這會,見著大姐後,大壯痛哭一場,將恐懼害怕的情緒哭出來。
隨後便拿出剩下的銀錢,請大姐幫忙將陸老大送往濟世堂。
陸青青看著大壯全然不顧自己臉上身上青青紫紫的傷,只想求她幫著將陸老大送醫,有些心疼這孩子。
看著大壯一臉祈求的目光,知道他對陸老大的感情,便應下了。
等低頭時,看著面無血色、昏迷不醒的陸老大,心裡說不上是啥滋味。
不多時,秦朗便過來幫著將陸老大抬上了車,馬車快速駛向濟世堂。
等陸老大躺在濟世堂的病床上時,已經是兩刻鐘之後的事了。
那徐大夫把過脈後,連連搖頭。
“依老夫的經驗來看,人估計是很難醒過來了。
我只能給開幾副化淤血的方子,你們回去給他服下試試。
只是你們要做好準備,就算人醒過來了,怕是也不能再像以前一樣了。
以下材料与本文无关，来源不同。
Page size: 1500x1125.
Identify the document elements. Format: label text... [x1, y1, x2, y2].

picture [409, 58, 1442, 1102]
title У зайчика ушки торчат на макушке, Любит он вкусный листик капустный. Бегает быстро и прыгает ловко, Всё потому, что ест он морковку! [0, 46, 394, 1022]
”
大壯沒太懂,問道:
“大夫,您說的不能像以前一樣,我沒太明白。”
徐大夫看著一臉上的小孩,嘆口氣,把話說的更明白了些。
“這人就算醒了,怕是也會痴傻了!”
大壯愣愣的站在原地,望著陸老大的臉,好一會才道:
“沒事,只要爹還在就好,以後我會好好掙錢養家的。”
徐大夫聞言,有些感慨地嘆口氣。
等到取藥付錢時,徐大夫沒多言,卻是隻收了藥錢。
他行醫這麼多年,看慣了生死之際那些複雜的人性。
這會,對於性情純善的孩童,確實帶著些善意。
馬車往回走時,大壯看著車廂裡昏迷的陸老大,眼神卻是越來越堅定。
以後,他好好種地,少吃些總能養活爹的。
陸青青看著他臉上的傷,有些心疼他,想幫著他上藥。
可這會馬車裡晃晃悠悠,實在不方便,也只能等下馬車之後了。
大壯看出大姐的擔憂,強扯出抹笑,寬慰她自己沒事。
等幾人趕回寶山鎮時,眾人見到被抬下來的陸老大,都震驚不已。
老村長指揮著人,把陸老大抬下來。
人群最前頭,陸老頭沒想到自己大兒子出去一趟,回來就這樣了。
他拉著大壯,著急問情況。
大壯便撿著要緊些的事,說了一遍。
陸老頭聽到人以後可能醒不過來,就算醒過來也會痴傻時,神色變幻幾瞬,最後滿臉失望。